The A* parser will compute, for each sentence, the well-typed projective AM dependency tree with the highest total score according to the scores file.

Follow the instructions on am-tools to build am-tools.jar. You can now run the A* parser on your scores file as follows:

java -cp <am-tools.jar> de.saar.coli.amtools.astar.Astar -s <scores.zip> -o <outdir> 

This will write an amconll file and a logfile into the directory <outdir>.

You can configure the outside heuristic used by the A* parser with the command-line argument --outside-estimator <heuristic_name>. The heuristic names are mapped to classes in the heuristics package in the OUTSIDE_ESTIMATORS field of the main A* class. So, for instance, you could use --outside-estimator ignore_aware.

Further useful command-line options are --threads <N>, which parallelizes parsing over N threads, and --statistics <statistics.csv>, which writes some runtime statistics to the CSV file <statistics.csv>.

On heuristics.
For more details on the heuristics we refer to Lindemann et al. (2020 @EMNLP). The heuristics are described in section 4 on page 4 and evaluation is presented in section 6.1 on page 8 with the relevant table on the following page. Here is how the paper to connects to the code:

  • The TrivialOutsideEstimator() (--outside-estimator trivial) is the first heuristic described in the paper (section 4.1, named "trivial"): this heuristic is assigning 0 to all items. Although this is an admissible heuristic, it is not a very useful one in practice.
  • The SupertagOnlyOutsideEstimator() (--outside-estimator supertagonly) is described at the end of section 4.1, but not evaluated. The cost is estimated as the sum of the lowest-cost supertag for each token outside of the span of the item.
  • The StaticOutsideEstimator (--outside-estimator static) is called "edge-based heuristic" at the beginning of section 4.2. Additionally to using the lowest-cost supertags like the supertagonly heuristic, it also incorporates the sum of the lowest-cost incoming dependency edge (this includes 'root' and 'ignore' edges) for each token outside of the span of the item.
  • The RootAndIgnoreAwareStaticEstimator (--outside-estimator ignore_aware) is called "ignore-aware outside heuristic" at the end of section 4.2 and adds the following constraints on top of the "static" heuristic: (1) There can only be one root (2) 'ignore' edges and the $\bot$ supertag always appear together.
  • the root_aware heuristic (RootAwareStaticEstimator) is not described in the paper.

The current (June 2021) default heuristic used is the "static" one (see Line 460 in Astar.java).
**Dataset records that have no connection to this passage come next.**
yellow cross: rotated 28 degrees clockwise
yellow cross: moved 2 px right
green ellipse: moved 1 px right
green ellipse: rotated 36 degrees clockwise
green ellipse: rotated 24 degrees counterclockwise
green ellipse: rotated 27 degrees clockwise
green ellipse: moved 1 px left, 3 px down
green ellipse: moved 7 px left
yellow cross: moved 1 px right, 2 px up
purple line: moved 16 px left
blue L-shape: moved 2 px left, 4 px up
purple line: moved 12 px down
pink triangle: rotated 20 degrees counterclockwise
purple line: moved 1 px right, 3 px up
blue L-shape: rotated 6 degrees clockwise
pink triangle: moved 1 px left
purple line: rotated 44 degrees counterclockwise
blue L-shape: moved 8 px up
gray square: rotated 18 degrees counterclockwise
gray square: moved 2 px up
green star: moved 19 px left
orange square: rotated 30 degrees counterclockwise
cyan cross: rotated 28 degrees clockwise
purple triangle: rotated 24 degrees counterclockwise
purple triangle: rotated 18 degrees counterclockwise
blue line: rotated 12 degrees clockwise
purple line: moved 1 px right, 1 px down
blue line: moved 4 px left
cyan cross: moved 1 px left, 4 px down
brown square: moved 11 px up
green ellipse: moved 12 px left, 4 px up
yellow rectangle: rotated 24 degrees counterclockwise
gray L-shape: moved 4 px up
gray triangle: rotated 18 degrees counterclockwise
Speeding up the computation

If you are going to parse with the same scores file multiple times, you can drastically reduce startup time of the parser in the following two ways.

First, you can cache certain preprocessing work on the types by passing the command-line option --typecache <typecache.dat>. If the file <typecache.dat> does not exist, this will perform the type preprocessing and store the results in this file. If the file exists, the results of the preprocessing will be loaded from <typecache.dat>, which can be much faster than performing the preprocessing itself.

Second, you can pickle the scores file into a serialized scores file using the following command:

java -cp <am-tools.jar> de.saar.coli.amtools.astar.io.SerializedScoreReader <scores.zip> <serialized-scores.zip>

This will read the scores file <scores.zip> and write it into a file <serialized-scores.zip> in a binary form, which is much faster to read for the A* parser than the scores file itself. In order to use the serialized scores file, pass the command-line option -S <serialized-scores.zip> instead of -s <scores.zip>.